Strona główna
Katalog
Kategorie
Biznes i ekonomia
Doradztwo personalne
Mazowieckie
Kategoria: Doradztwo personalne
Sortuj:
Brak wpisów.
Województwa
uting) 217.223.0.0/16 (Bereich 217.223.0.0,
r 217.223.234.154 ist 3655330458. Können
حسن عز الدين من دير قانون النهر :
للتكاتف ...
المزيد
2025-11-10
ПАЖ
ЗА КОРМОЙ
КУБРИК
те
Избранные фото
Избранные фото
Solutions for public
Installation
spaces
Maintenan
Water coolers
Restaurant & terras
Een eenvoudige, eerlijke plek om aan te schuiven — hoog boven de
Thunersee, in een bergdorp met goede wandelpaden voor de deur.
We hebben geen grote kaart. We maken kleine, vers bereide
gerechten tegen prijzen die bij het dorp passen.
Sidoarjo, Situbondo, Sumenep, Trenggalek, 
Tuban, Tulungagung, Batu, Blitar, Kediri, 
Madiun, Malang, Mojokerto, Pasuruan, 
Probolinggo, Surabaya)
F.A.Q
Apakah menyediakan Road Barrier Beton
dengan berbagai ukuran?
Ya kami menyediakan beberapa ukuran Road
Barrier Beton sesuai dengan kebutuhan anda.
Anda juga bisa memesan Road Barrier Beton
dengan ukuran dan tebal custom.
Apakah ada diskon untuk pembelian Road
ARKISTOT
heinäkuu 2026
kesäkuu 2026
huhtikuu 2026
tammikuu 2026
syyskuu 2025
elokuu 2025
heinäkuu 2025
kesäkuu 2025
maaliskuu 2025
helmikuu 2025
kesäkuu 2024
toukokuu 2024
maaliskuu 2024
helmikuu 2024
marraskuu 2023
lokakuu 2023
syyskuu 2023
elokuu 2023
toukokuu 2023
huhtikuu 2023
******************************
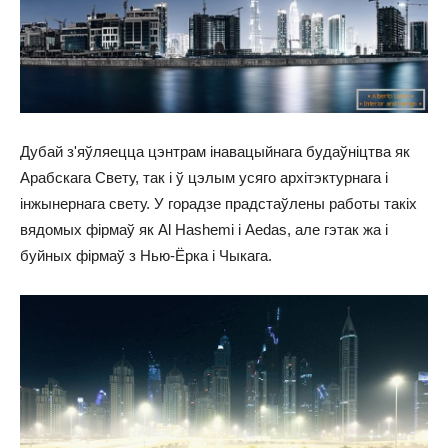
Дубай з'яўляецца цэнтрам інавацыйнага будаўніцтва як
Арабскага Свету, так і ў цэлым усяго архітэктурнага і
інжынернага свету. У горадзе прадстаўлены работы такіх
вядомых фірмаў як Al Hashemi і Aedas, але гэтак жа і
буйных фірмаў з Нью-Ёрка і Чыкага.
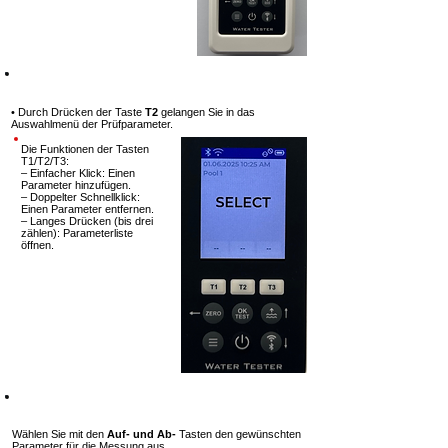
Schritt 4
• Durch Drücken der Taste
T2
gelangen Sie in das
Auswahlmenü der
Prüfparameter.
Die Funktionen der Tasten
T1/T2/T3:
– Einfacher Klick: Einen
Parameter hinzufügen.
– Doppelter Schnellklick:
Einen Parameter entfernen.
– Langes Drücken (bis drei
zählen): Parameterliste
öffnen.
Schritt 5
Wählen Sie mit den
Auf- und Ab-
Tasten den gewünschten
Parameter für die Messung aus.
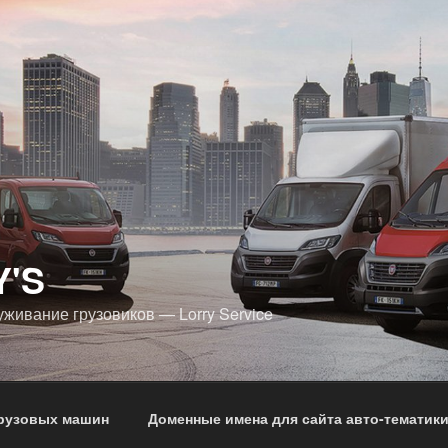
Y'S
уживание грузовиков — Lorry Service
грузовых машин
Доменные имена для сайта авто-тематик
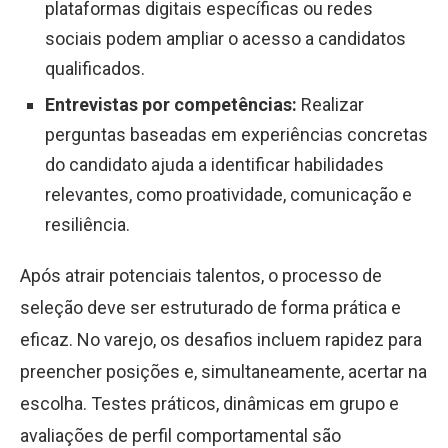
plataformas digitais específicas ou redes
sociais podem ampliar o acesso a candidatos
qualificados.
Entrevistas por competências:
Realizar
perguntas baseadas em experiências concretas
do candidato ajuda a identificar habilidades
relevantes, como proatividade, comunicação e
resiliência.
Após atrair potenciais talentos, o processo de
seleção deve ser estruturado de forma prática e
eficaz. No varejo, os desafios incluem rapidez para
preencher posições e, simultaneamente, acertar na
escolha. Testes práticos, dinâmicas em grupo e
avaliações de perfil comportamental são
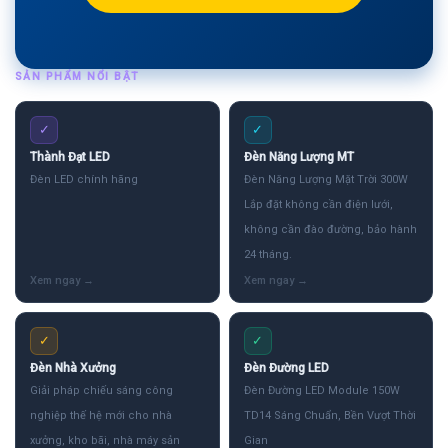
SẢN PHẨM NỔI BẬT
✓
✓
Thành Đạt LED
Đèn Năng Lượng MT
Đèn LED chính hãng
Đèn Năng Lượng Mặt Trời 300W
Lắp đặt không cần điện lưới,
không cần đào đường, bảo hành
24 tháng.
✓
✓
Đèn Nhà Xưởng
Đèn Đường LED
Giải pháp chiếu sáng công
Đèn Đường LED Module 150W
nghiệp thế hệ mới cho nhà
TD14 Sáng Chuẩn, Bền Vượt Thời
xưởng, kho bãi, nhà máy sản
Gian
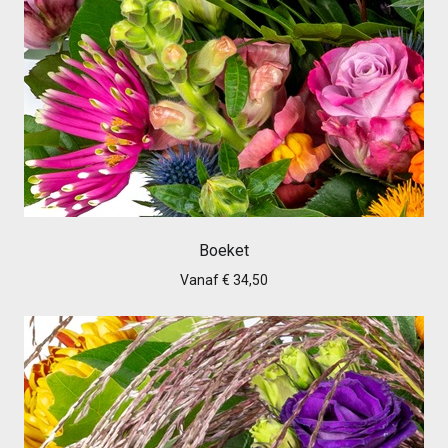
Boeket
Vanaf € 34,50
******************************
Could you repeat exactly the lines above from the line with "syyskuu 2025" up to and including the line with "huhtikuu 2023", and only those?

syyskuu 2025
elokuu 2025
heinäkuu 2025
kesäkuu 2025
maaliskuu 2025
helmikuu 2025
kesäkuu 2024
toukokuu 2024
maaliskuu 2024
helmikuu 2024
marraskuu 2023
lokakuu 2023
syyskuu 2023
elokuu 2023
toukokuu 2023
huhtikuu 2023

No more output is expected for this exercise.